Açık kodlama: Kavramların tespit edildiği, bu kavramların özelliklerinin ve boyutlarının

verilerde keşfedildiği analitik bir süreçtir (Strauss ve Corbin, 1990). Daha açık bir ifadeyle, incelenen verilerde araştırılan konuyu belirgin şekilde ortaya koyan kavramlar, sözcükler ve bunları şekillendiren özelliklerin genel bir kategori haline getirilmesidir (Uşak, 2005). Bu kodlama türünde kavramlar araştırmaya başlamadan önce belirlenmiştir. Genellikle öğretmenlerin ders anlatım video kayıtları ve toplanan diğer dokümanların analiz edilmesi ve yorumlanmasında açık kodlama yönteminden faydalanılmıştır.

81

Aksial (Birleştirme) Kodlama: Kategorilerin, alt kategoriler ile birleştirilmesi süreci

olarak tanımlanmaktadır (Strauss ve Gorbin, 1990). Burada kategoriler sistematik olarak geliştirilir ve alt kategorilerle birleştirilebilir. Bu kodlama türünde araştırmacı verileri kelimesi kelimesine okuyup tümevarımcı analiz sonucunda verilerden yola çıkarak kodlar oluşturmuştur. Öğretmenlerin görüşme sorularına verdikleri yanıtların analizinde, Etkinlik Sistemlerinin oluşturulmasında daha çok bu tür kodlamadan yararlanılmıştır.

Seçici Kodlama: Seçici kodlama, kuramın birleştirilmesi ve düzenlemesi sürecidir

(Strauss ve Corbin, 1990). Bu kodlama biçimi araştırmacılara açık ve aksial kodlamadan daha da analitiksel seviyede yorumlama yapmalarını sağlar. Bu araştırmada öğretmenlerin TPAB düzeylerini etkileyen faktörlere ait temaların belilenmesinde bu tür kodlamadan yararlanılmıştır.
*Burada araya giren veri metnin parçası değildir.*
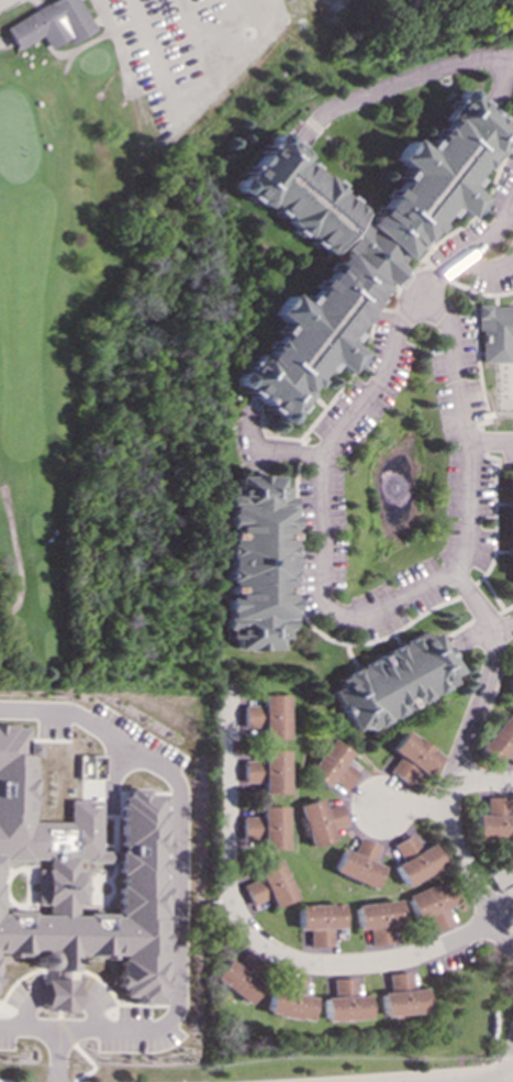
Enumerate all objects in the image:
parking lot: (188, 4)
building: (50, 24)
road: (4, 42)
road: (82, 46)
road: (117, 47)
road: (410, 77)
building: (354, 241)
road: (471, 250)
park: (133, 298)
building: (497, 333)
road: (493, 442)
road: (286, 451)
building: (511, 526)
road: (16, 555)
building: (257, 562)
road: (10, 592)
road: (371, 611)
building: (392, 680)
building: (265, 715)
building: (499, 740)
building: (412, 757)
road: (458, 764)
building: (92, 765)
building: (332, 765)
building: (265, 771)
road: (484, 782)
road: (416, 808)
building: (319, 820)
building: (494, 821)
building: (265, 827)
road: (180, 857)
building: (414, 859)
building: (358, 863)
building: (82, 882)
building: (268, 884)
building: (432, 904)
road: (503, 914)
building: (379, 919)
building: (319, 921)
road: (257, 939)
building: (238, 977)
building: (401, 996)
building: (289, 999)
building: (344, 1001)
road: (29, 1028)
road: (58, 1056)
road: (503, 1063)
road: (371, 1075)
road: (2, 1081)

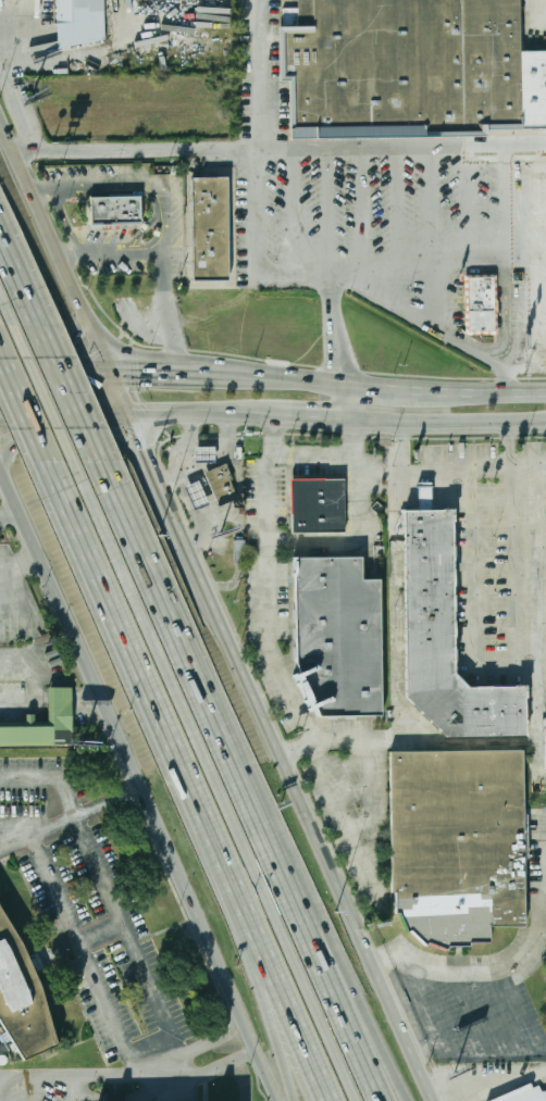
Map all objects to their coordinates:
building: (80, 22)
building: (411, 70)
road: (264, 74)
road: (282, 148)
road: (141, 183)
road: (42, 187)
road: (541, 204)
road: (467, 205)
road: (508, 205)
road: (361, 207)
road: (395, 207)
road: (431, 207)
road: (327, 208)
building: (118, 209)
road: (293, 211)
road: (66, 222)
building: (209, 230)
road: (55, 243)
road: (164, 261)
road: (339, 267)
road: (20, 283)
road: (333, 293)
road: (385, 297)
building: (481, 304)
road: (8, 309)
road: (543, 316)
road: (506, 317)
road: (454, 338)
road: (50, 344)
road: (342, 352)
road: (526, 369)
traffic signals: (139, 371)
road: (144, 371)
road: (54, 372)
road: (189, 372)
road: (215, 373)
road: (290, 377)
road: (427, 387)
road: (525, 390)
road: (45, 393)
road: (69, 393)
road: (352, 401)
road: (23, 409)
road: (143, 412)
traffic signals: (101, 413)
road: (200, 413)
road: (64, 414)
road: (262, 414)
road: (130, 416)
road: (318, 416)
road: (450, 422)
road: (73, 437)
road: (503, 446)
building: (205, 455)
gas station: (205, 455)
road: (333, 465)
road: (476, 471)
road: (403, 472)
building: (222, 485)
building: (197, 495)
gas station: (197, 495)
road: (166, 496)
building: (318, 506)
road: (10, 518)
building: (238, 555)
road: (538, 582)
road: (268, 604)
road: (113, 609)
building: (340, 636)
building: (445, 640)
road: (493, 659)
building: (60, 707)
building: (544, 730)
road: (52, 776)
road: (216, 780)
road: (242, 780)
road: (136, 784)
road: (309, 814)
road: (70, 824)
road: (538, 827)
building: (456, 843)
road: (536, 870)
road: (237, 929)
road: (253, 929)
road: (134, 947)
road: (89, 964)
road: (482, 972)
road: (347, 983)
building: (23, 996)
parking lot: (479, 999)
road: (421, 1004)
road: (512, 1010)
road: (468, 1011)
road: (200, 1047)
building: (4, 1048)
building: (4, 1059)
road: (210, 1070)
road: (80, 1077)
road: (244, 1078)
road: (38, 1089)
building: (523, 1094)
Araştırmanın gözlem verileri, nitel verilerin nicelleştirilmesi diğer bir deyişle yazılı biçimdeki verilerin belirli süreçlerden geçirilerek sayılara ve rakamlara dökülmesi (Yıldırım ve Şimşek, 2005) yoluyla çözümlenmiştir. Bu süreçte alanyazından yararlanılarak daha önceden saptanmış kategorilerin yer aldığı TPAB temelli gözlem formu kullanılarak, belirlenmiş olan kategorilerin hangi sıklıkta gözlemlendiği gözlem formu aracılığıyla puanlanmıştır. Bu sayede gözlem verilerini birebir yazıya dönüştürme ihtiyacı ortadan kaldırılmıştır. Gözlem formundan elde edilen veriler, her bir öğretmen için etkinlik sistemlerinin oluşturulmasında da rol oynamıştır.
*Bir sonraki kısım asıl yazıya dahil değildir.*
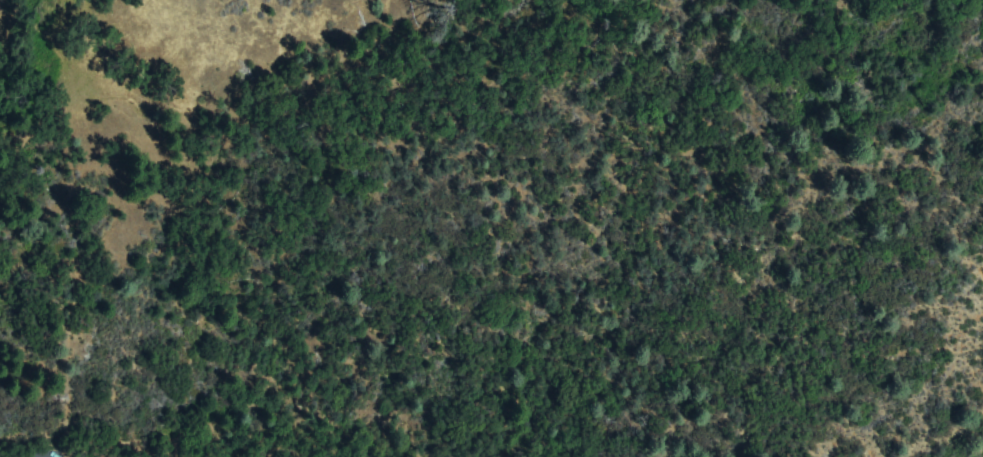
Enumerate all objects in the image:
road: (291, 328)

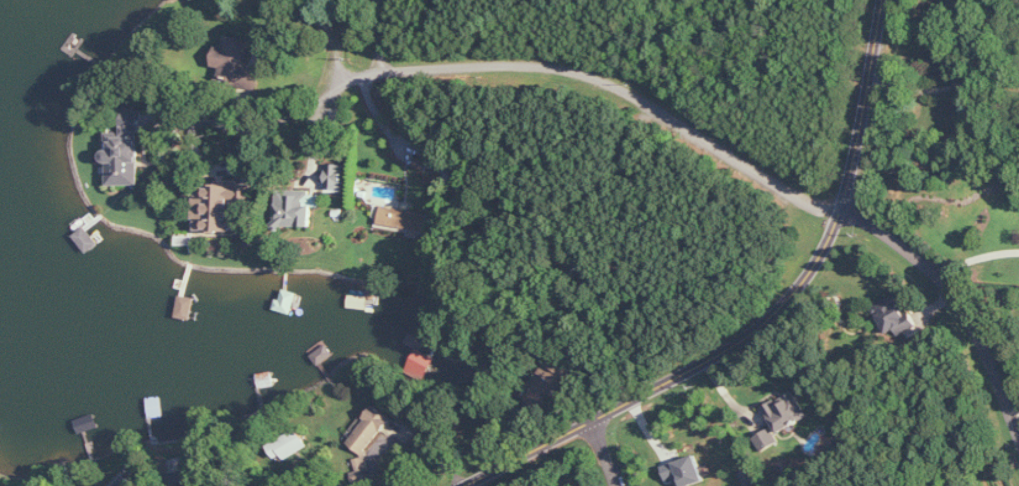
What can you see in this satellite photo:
road: (379, 35)
building: (232, 60)
road: (532, 65)
road: (948, 86)
building: (126, 152)
building: (336, 176)
building: (221, 205)
building: (297, 207)
building: (405, 219)
road: (975, 258)
road: (813, 266)
road: (956, 300)
building: (894, 318)
building: (323, 355)
building: (419, 364)
building: (786, 412)
building: (370, 430)
road: (411, 437)
building: (767, 439)
building: (288, 445)
road: (527, 454)
road: (603, 454)
building: (685, 472)
building: (125, 482)
road: (208, 485)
Öğretmenlerle yapılan görüşmeler, ders gözlem ve video kayıtları, ayrıca toplanan dokümanlara yönelik oluşturulan araştırma metinlerindeki hangi bilgilerin göz önünde bulundurulduğu araştırma sorularına dayandırılarak tespit edilmiştir. Buna göre, geçerli kodlar belirlenmiş ve kodlar arası ilişkileri ortaya koymada etkinlik sistemlerinin öğeleri temele alınmıştır. Her bir öğe altındaki kodlar ve bu kodlar arası ilişkilerin Etkinlik Kuramı bağlamında irdelenmesiyle temalar oluşturulmuştur. Durum çalışması yoluyla elde edilen verilerin analizinde izlenen adımlar aşağıda özetlenmiştir:

1. Görüşme verilerinin defalarca okunmasıyla geçerli kodların belirlenmesi, 2. Birden çok kodu kapsayacak kategorilerin saptanması,

3. Kodlara ve kategorilere son şeklinin verilmesi, 4. Etkinlik sistemlerinin oluşturulması

82

Elde edilen verilerden çıkarılacak olan anlam ve kodların güvenirliğini sağlamak için görüşme kayıtlarının bir kısmı araştırmacı dışında başka bir araştırmacı tarafından da bağımsız olarak kodlanmıştır. Ortaya çıkan kodlar karşılaştırılmış ve kodlayıcılar arası tutarlılığa bakılmıştır. Kodlama güvenirliğini sağlayan bu süreç, kodlayıcılar arası güvenirlik olarak da adlandırılmaktadır (Yıldırım ve Şimşek, 2011). Araştırmacıların birbirinden bağımsız olarak kullandıkları kodların tutarlılığı “Görüş birliği” ya da “Görüş ayrılığı” şeklinde işaretlemeler yapılarak belirlenmiştir. Araştırmacıların, öğrencilerin ifadeleri için aynı kodu kullandıkları durumlar görüş birliği, farklı kodu kullandıkları durumlar ise görüş ayrılığı olarak kabul edilmiştir. Bir araştırmacı tarafından çelişkiye düşülen bölümlerde diğer araştırmacının görüşü alınarak kodlama yapılmıştır. Bu şekilde yapılan veri analizinin güvenirliği; [Görüş birliği / (Görüş birliği + Görüş ayrılığı) x 100] formülü kullanılarak hesaplanmıştır (Miles ve Huberman, 1994). Buna göre, araştırmacı ile diğer araştıramacı arasındaki uzlaşma korelasyonu katsayısı 0,82 olarak hesaplanmıştır.